San Jorge Is Becoming the Centre of Gravity
San Jorge is the cleanest part of the Greenwing story right now. In February, the company appointed lithium brine services group Zelandez to help progress the project, with the first work aimed at a scoping study and processing pathway analysis. Greenwing said the work would also guide Phase 2 drilling design and possible development options.
That matters because San Jorge already has a starting point. The project carries a maiden resource of 1.07Mt lithium carbonate equivalent at 195mg/L lithium, including 670,000t indicated and 400,000t inferred. The company has also pointed to large untested areas across the salar package.
The April exploration update gave the story another layer. Greenwing said magnetotelluric survey work indicated the brine body may extend to about 1,000m depth, more than double the previous maximum drilling depth of 402m. It also said earlier deeper brine samples returned up to 248mg/L lithium, above the current resource grade.
The interesting part is not the single headline number. It is the direction of travel. Greenwing is trying to move San Jorge from a resource story into a development pathway story.
Que River Adds Optionality, But Also Complexity
Que River gives Greenwing a very different angle. This is not lithium brine. It is a Tasmanian polymetallic asset with past mining history, existing site infrastructure and a possible restart route.
In the March quarter, Greenwing said it had moved Que River from scoping study and concept definition into a more structured development pathway. The company described a two-stage plan: potential open pit mining using nearby third-party processing infrastructure, followed by an assessment of whether the site could host data infrastructure.
That second part is unusual. Greenwing said the site has characteristics it believes support the data infrastructure assessment, including proximity to a substation, water availability and a cool-climate operating environment.
The risk is that optionality can become clutter. Investors can understand a lithium brine project. They can understand a graphite restart. They can understand a zinc-lead-copper-gold-silver restart. They may need more proof before they value all three at once.
Graphmada Still Sits in the Background
Graphmada is Greenwing’s graphite asset in Madagascar. It is currently on care and maintenance, but the company continues to describe it as strategically relevant given graphite’s role in battery supply chains and the push for more diversified supply outside China.
The asset is not early-stage in the same way as many small-cap graphite names. Greenwing says Graphmada has prior production history, installed infrastructure, mining leases and a resource of 61.9Mt at 4.5% fixed carbon. During the March quarter, the company continued restart and expansion work, surplus equipment monetisation and strategic partnership assessment.
For now, though, Graphmada reads more like a stored option than the lead act. That may change if graphite pricing, policy settings or partner interest improve. Until then, San Jorge and Que River appear to be doing more of the narrative work.
The Funding Question Has Not Gone Away
Greenwing raised A$5.5 million during the March quarter through a placement to professional and sophisticated investors and related parties. The company said the raising included A$0.2 million of director participation, including A$0.12 million from Managing Director Peter Wright.
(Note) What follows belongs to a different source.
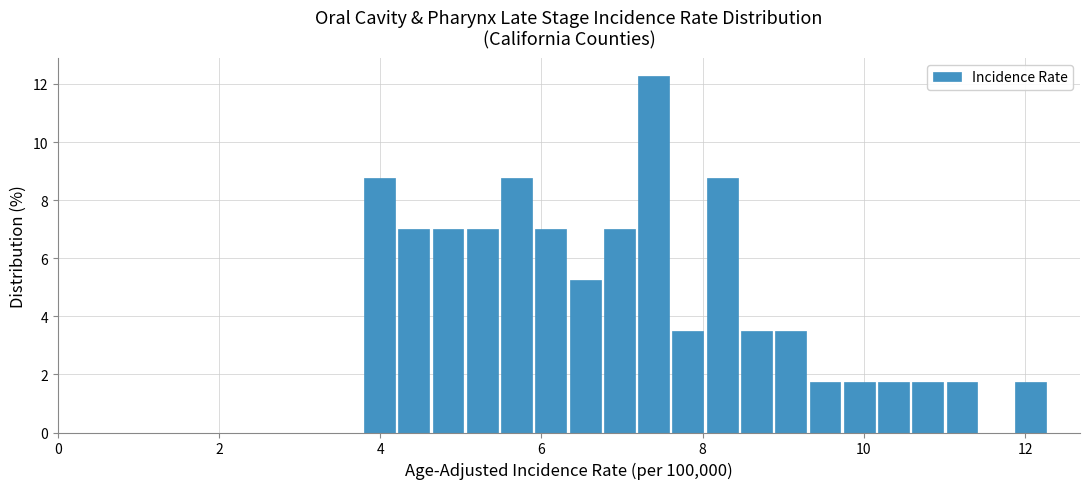

Read against the x-axis, roughly where is the centre of the tallest bar?

7.4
By quarter end, Greenwing reported A$2.504 million in cash. The Appendix 5B showed A$438,000 used in operating activities and A$677,000 used in investing activities for the quarter, partly offset by financing inflows.
That is the practical frame for the whole story. Greenwing has enough activity to keep investors watching, but each workstream consumes time and capital. The next phase needs clearer milestones, not just more moving parts.
What Would Make the Story Cleaner
The near-term watch points are straightforward. At San Jorge, investors will be looking for scoping study progress, processing pathway detail and a firmer Phase 2 drilling plan. At Que River, the focus is the pre-feasibility work, approvals, rehabilitation obligations and whether the restart path can become more than a concept. At Graphmada, the key question is whether strategic interest turns into a concrete transaction or development plan.
Greenwing is trying to turn a broad critical minerals portfolio into a clearer execution story. The company has assets, partners and work programs. What it still needs is a lead project that starts to pull the rest of the portfolio into focus.
The next announcements will matter less for how many assets they mention, and more for whether one of them starts to look like the centre of the company.